The weekend before last, I had the pleasure of participating in the inaugural EMC Data Science Global Hackathon. The event, orchestrated by kaggle as part of Big Data Week, involved teams around the world competing to build better, more accurate predictive models of metropolitan air pollution. Air pollution threatens millions of people around the globe suffering from asthma and other respiratory diseases each day, and predictive models like these can provide an early warning system to alert the public regarding dangerous levels of pollutants on an hourly basis.
There was a global competition, in which teams from London, New York, Boston, Chicago, San Francisco, Melbourne, Canberra, Sydney, and Turku, Finland (as well as independent entrants from around the web), battled for 24 hours straight to top the leaderboard by building the most accurate prediction models.
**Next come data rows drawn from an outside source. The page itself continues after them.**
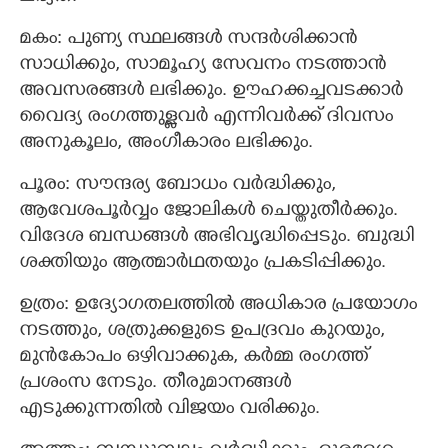
മകം: പുണ്യ സ്ഥലങ്ങൾ സന്ദർശിക്കാൻ
സാധിക്കും, സാമൂഹ്യ സേവനം നടത്താൻ
അവസരങ്ങൾ ലഭിക്കും. ഊഹക്കച്ചവടക്കാർ
വൈദ്യ രംഗത്തുള്ളവർ എന്നിവർക്ക് ദിവസം
അനുകൂലം, അംഗീകാരം ലഭിക്കും.
പൂരം: സൗന്ദര്യ ബോധം വർദ്ധിക്കും,
ആവേശപൂർവ്വം ജോലികൾ ചെയ്തുതീർക്കും.
വിദേശ ബന്ധങ്ങൾ അഭിവൃദ്ധിപ്പെടും. ബുദ്ധി
ശക്തിയും ആത്മാർഥതയും പ്രകടിപ്പിക്കും.
ഉത്രം: ഉദ്യോഗതലത്തിൽ അധികാര പ്രയോഗം
നടത്തും, ശത്രുക്കളുടെ ഉപദ്രവം കുറയും,
മുൻകോപം ഒഴിവാക്കുക, കർമ്മ രംഗത്ത്
പ്രശംസ നേടും. തീരുമാനങ്ങൾ
എടുക്കുന്നതിൽ വിജയം വരിക്കും.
The NYC event also included a Data Visualization competition: who could transform the competition data into the most effective and impactful visual form.
My team focused on this Data Visualization competition. Lo and behold: we won! Team CornerOffice (comprised of Frederic de Sibert, Gregory Gorin, and myself) “out-visualized” the other teams competing in the 28th floor offices at Bloomberg to take the top prize. Our submission leveraged a data analysis and visualization tool called Tableau to create customized, interactive dashboards providing insight (and some animation) around the time, location, season, weather, wind, and other factors affecting pollution levels in the Chicago metro area.
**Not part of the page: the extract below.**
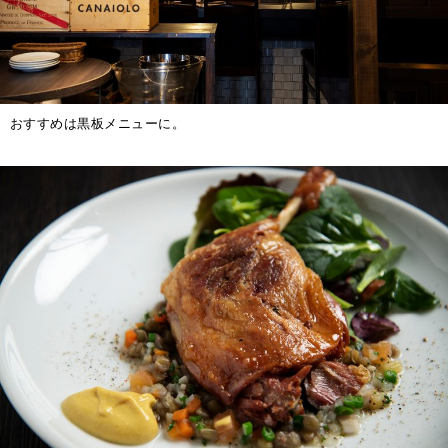
おすすめは黒板メニューに。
Several other competitors boasted impressive visualizations as well – including a simulated public website for accessing pollution prediction information, and another interactive dashboard showing how changing the ranges of any attribute in the data set affected the distribution of all other factors. Thus we were in good company as the esteemed panel of judges – Cathy O’Neil (Intent Media, Mathbabe.org), Chris Wiggins (Columbia University, HackNY), and Jake Porway (NYTimes, DataKind) – chose our entry for the win.
Having unfortunately elected to take a cruise to the Bahamas last December (ok I’ll admit, probably not the most accurate use of the word “unfortunately”), I missed last year’s annual TheLadders Hackathon, and thus last Saturday marked my first time participating in this kind of event. I was glad to get the W, but even more so to learn a great deal, meet a bunch of great people (especially my teammates Greg and Freddie), and finally see what all this “hackathon fuss” was about. Many thanks must go as well to Matt Turck and Shivon Zilis of Bloomberg for providing the impressive venue and supporting the NYC arm of this global competition. Though this was my first hackathon, it certainly won’t be my last!
Noah Goldenberg is “The Data Guy” (aka Research Analyst) at TheLadders. He’s a New Jersey native, but also spent time as a Virginian and occasionally still says “y’all”. When he’s not wrangling data or winning hackathons, he likes to take it easy and run marathons.